Even when Commodore dropped the price of its Amiga A500 to around £400, roughly the same as the Atari ST, Guy Kewney of Personal Computer World reckoned that potential buyers should check the Archimedes out first, suggesting:
"you may find many reasons not to buy an Archie, but you really don't want to see one for the first time after spending your cash on something else"[15].
Acorn's co-founder Hermann Hauser said of RISC machines, in something of a mangled metaphor of the kind he was portrayed as doing in the 2009 BBC film Micro Men[16], that they had an impact that was "similar to what happened in the aircraft industry" when jet engines arrived.
He also suggested that RISC chips "suck the power from the memory and blow it out at a speed that is unrivalled", before offering a put-down of IBM's newly-released PS/2 system as "a beautiful example of the previous design of computer".
The business model that would come to define ARM - that of selling the design and letting OEMs build the silicon - was set very early, as it was seen as a way of getting a quicker return on the significant investment that parent company Olivetti had made in Acorn's RISC R&D.
Acorn's Brian Long suggesting that he would like to see "up to 30%" share of the RISC market taken up by OEMs, and that the company was "already talking to OEM customers in both existing and new market areas and the depth of interest is very encouranging".

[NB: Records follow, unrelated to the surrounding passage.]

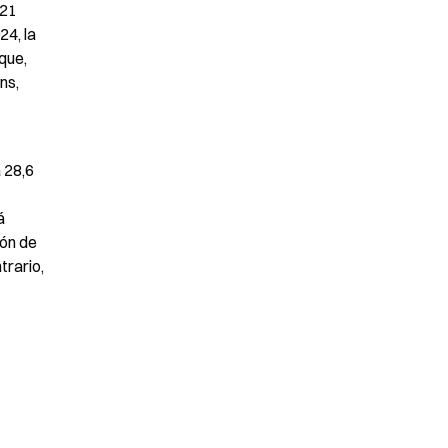
21 
4, la 
ue, 
s, 
 28,6 
 
ón de 
rario, 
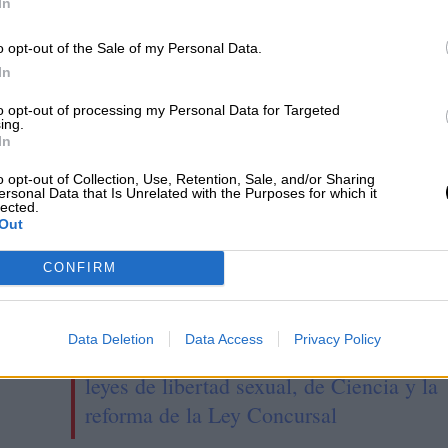
Estatuto de los Trabajadores
PSOE
modificación estatuto
In
o opt-out of the Sale of my Personal Data.
In
CIAS RELACIONADAS
to opt-out of processing my Personal Data for Targeted
ing.
In
o opt-out of Collection, Use, Retention, Sale, and/or Sharing
ersonal Data that Is Unrelated with the Purposes for which it
lected.
Out
CONFIRM
Data Deletion
Data Access
Privacy Policy
ere
El Congreso aprueba definitivamente las
leyes de libertad sexual, de Ciencia y la
reforma de la Ley Concursal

Whilst commentators like Robin Bradbeer foresaw a split in the market between the dominant, standard operating systems and "manufacturers who go their own way", Acorn's engineers were certainly doing their bit to make RISC desirable, with Long claiming that Acorn researchers were now running experimental RISC processors at 18 million instuctions per second.
That was over four time faster than Acorn's own Archimedes which itself was already 90 times faster than a BBC Master and even faster - and cheaper - than the state-of-the-art 68000 CISC processor. Bradbeer concluded
"As far as Acorn has got it at the moment, for the education market and very specialist users, CAD, etc, [RISC] is the way to go.